> **PROBLEM**: Gather every line of the material below that contains the word "chart", and list those lines in their original order.

(Beginning of RECORDS SUPPLIED)

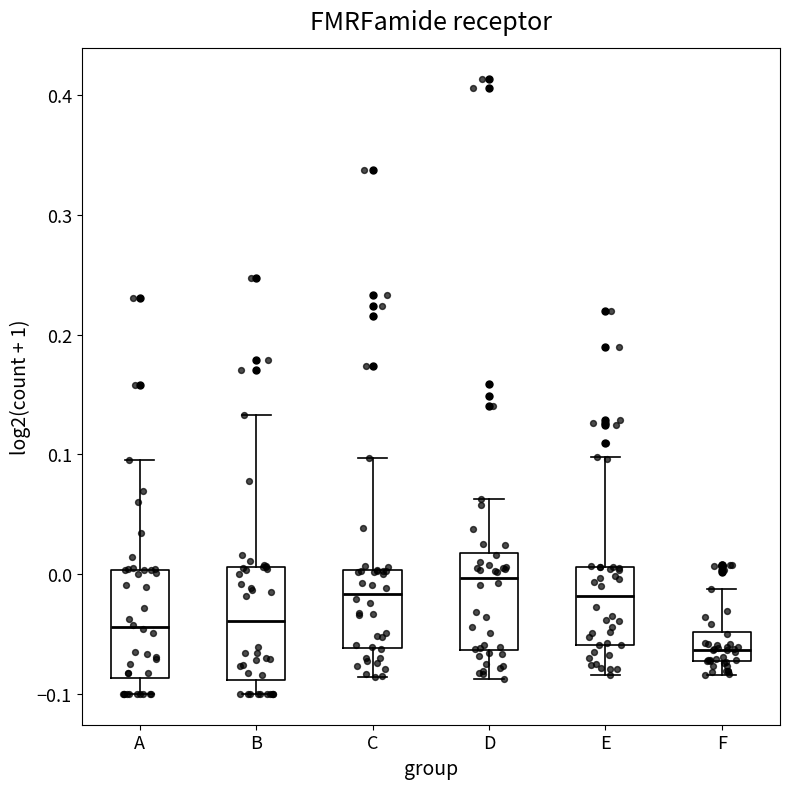

Where is the upper edge of the box for E on the y-axis? The values are not printed on the chart, so give them approximately, as read against the axis.

0.01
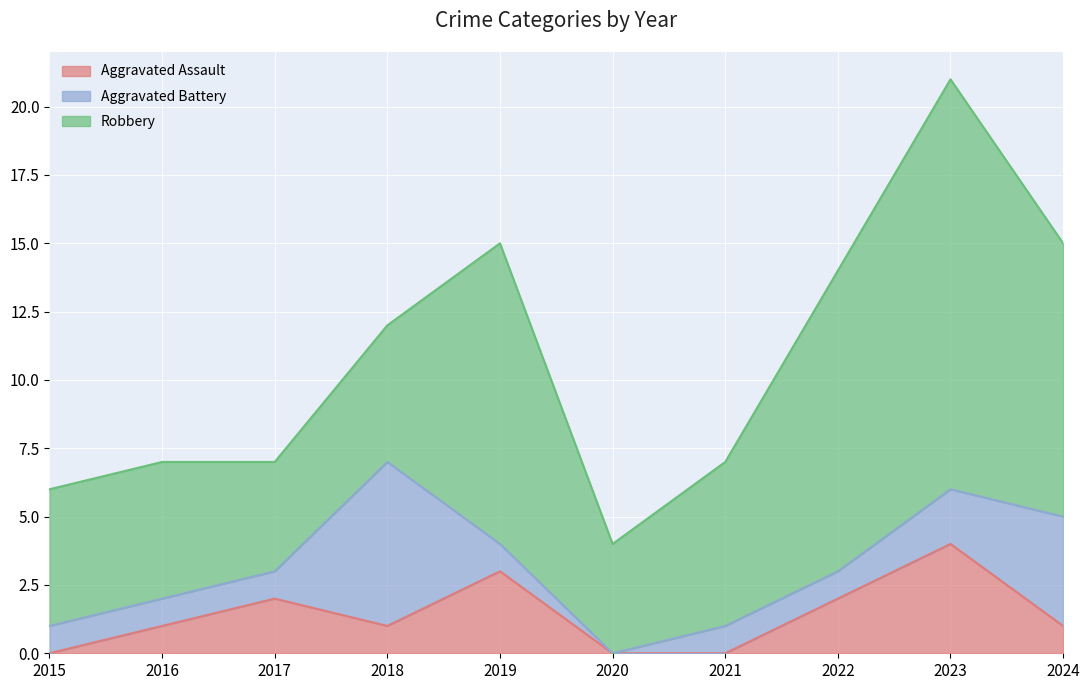

What is the difference between the Robbery values at 2020 and 2015?

1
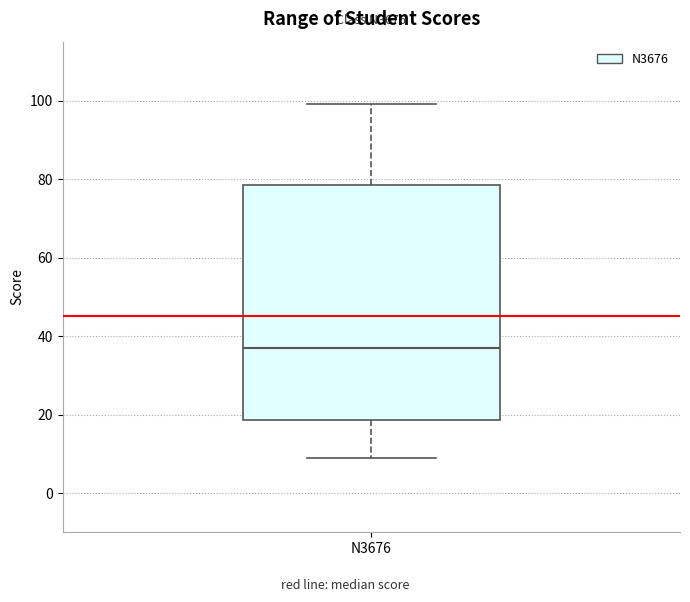

Read this box plot against the y-axis: the position of the median line, the range covered by the box, and the ends of both whiskers. The values are not printed on the chart, so give them approximately, as read against the axis.

median 38, box 18 to 78, whiskers 10 to 100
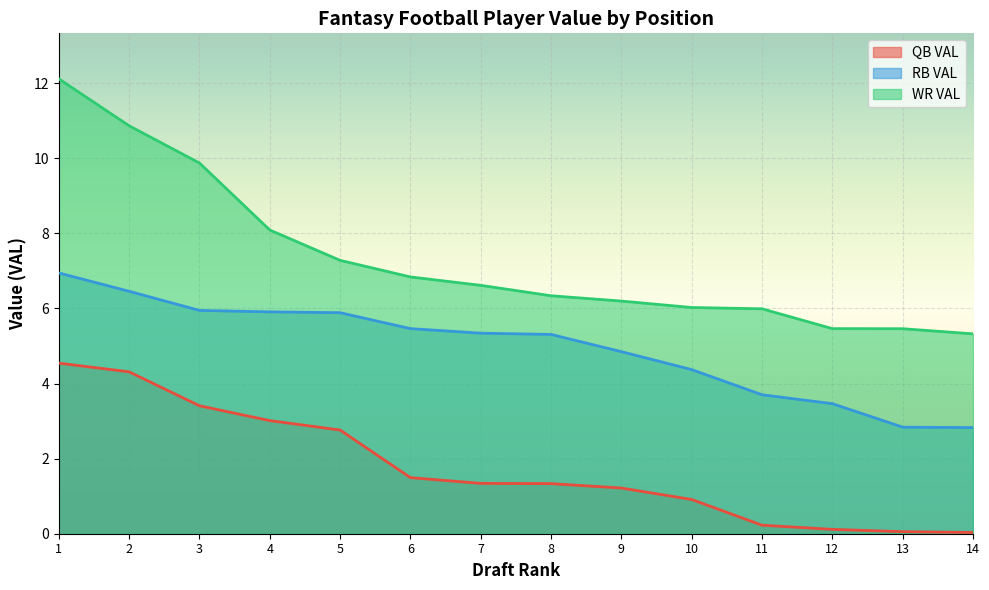

Reading left to right, list all the values displayed in this chart.

QB VAL: 4.5	4.3	3.4	3.0	2.8	1.5	1.3	1.3	1.2	0.9	0.2	0.1	0.1	0.0
RB VAL: 6.9	6.5	5.9	5.9	5.9	5.5	5.3	5.3	4.8	4.4	3.7	3.5	2.8	2.8
WR VAL: 12.1	10.9	9.9	8.1	7.3	6.8	6.6	6.3	6.2	6.0	6.0	5.5	5.5	5.3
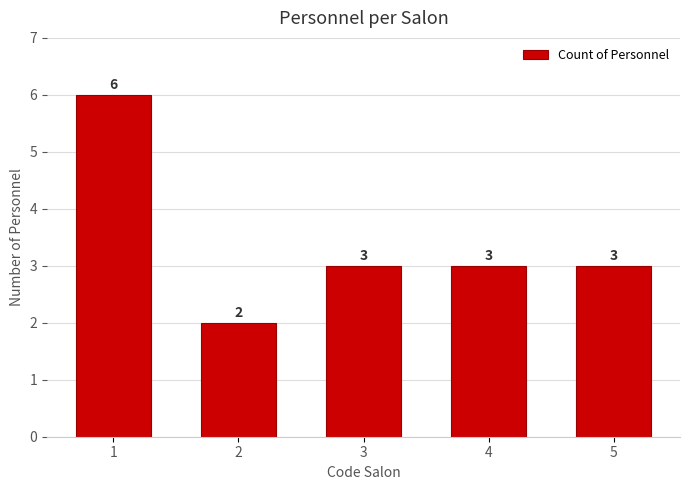

What value does the data have at 4?

3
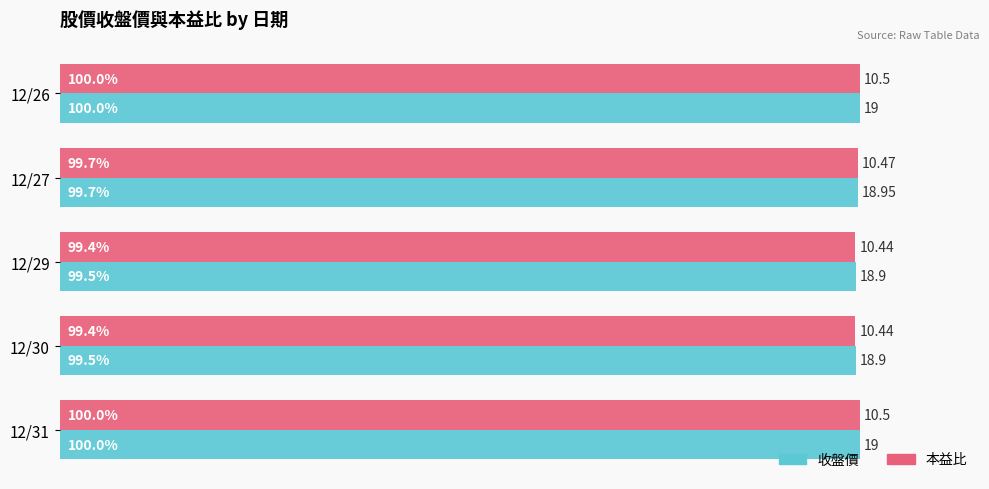

Rank the series by their average value, from lowest to highest.

本益比, 收盤價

(End of RECORDS SUPPLIED)

> **FINAL ANSWER**:
Where is the upper edge of the box for E on the y-axis? The values are not printed on the chart, so give them approximately, as read against the axis.
Read this box plot against the y-axis: the position of the median line, the range covered by the box, and the ends of both whiskers. The values are not printed on the chart, so give them approximately, as read against the axis.
Reading left to right, list all the values displayed in this chart.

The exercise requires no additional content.